* **STUDY TEXT**:
•••

I encourage you to adopt any changes you believe would contribute to solutions to the serious problems of climate change, ocean acidification, pollution, ecological damage and species extinction. We all have a responsibility to do so.

•••

* **SOURCE MATERIAL**:
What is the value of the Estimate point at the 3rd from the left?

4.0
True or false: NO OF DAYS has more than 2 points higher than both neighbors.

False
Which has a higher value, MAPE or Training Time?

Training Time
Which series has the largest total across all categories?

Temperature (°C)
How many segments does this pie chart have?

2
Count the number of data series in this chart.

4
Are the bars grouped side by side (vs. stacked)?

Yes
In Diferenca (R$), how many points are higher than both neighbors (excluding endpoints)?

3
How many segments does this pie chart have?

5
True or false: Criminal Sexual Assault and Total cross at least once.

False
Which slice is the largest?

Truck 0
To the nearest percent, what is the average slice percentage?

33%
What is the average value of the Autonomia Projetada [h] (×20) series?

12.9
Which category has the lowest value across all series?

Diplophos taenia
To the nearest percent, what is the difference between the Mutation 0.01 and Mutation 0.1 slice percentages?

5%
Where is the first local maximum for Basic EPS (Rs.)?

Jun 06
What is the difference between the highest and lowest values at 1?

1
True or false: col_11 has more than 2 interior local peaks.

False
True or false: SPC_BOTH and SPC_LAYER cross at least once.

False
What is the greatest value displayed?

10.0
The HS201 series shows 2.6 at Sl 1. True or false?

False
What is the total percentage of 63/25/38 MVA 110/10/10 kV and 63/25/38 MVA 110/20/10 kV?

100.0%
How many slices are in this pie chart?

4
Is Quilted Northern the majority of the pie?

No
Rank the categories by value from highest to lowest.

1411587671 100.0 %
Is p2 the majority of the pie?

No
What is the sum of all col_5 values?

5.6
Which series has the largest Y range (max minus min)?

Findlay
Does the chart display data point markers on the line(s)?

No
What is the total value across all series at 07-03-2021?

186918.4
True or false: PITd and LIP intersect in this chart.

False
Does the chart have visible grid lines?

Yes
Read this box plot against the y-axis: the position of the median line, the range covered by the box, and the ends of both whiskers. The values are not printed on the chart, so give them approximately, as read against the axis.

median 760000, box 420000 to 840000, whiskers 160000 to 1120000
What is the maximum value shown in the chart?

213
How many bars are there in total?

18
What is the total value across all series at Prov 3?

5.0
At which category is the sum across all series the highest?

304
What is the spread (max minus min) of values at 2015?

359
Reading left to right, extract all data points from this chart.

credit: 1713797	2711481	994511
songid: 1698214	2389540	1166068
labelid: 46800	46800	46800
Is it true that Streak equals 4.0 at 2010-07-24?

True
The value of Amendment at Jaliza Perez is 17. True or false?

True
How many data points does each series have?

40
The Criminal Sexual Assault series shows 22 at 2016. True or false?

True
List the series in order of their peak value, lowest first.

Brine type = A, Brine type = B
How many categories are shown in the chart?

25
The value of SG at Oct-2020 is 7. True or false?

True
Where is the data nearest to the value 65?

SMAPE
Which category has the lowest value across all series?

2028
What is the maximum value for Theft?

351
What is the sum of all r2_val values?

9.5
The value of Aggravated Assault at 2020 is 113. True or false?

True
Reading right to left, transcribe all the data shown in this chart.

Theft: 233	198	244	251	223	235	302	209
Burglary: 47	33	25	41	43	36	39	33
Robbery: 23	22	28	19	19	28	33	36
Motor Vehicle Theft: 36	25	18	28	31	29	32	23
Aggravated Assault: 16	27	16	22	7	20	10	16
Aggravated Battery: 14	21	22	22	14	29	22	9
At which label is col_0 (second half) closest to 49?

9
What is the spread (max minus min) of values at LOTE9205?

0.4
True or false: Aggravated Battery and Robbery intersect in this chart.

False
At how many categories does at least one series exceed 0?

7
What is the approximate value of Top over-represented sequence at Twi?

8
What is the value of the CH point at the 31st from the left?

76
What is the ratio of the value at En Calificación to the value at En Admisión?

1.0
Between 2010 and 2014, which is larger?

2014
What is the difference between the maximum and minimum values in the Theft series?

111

•••

* **WORK REQUEST**:
Answer these questions about the text on environmental problems.
1. What does the writer encourage the reader to adopt?
2. Which problems does the text name?
3. Who does the text say has a responsibility to do so?

* **ANSWER TO THIS PROBLEM**:
1. Any changes the reader believes would contribute to solutions to those problems.
2. Climate change, ocean acidification, pollution, ecological damage and species extinction.
3. We all do.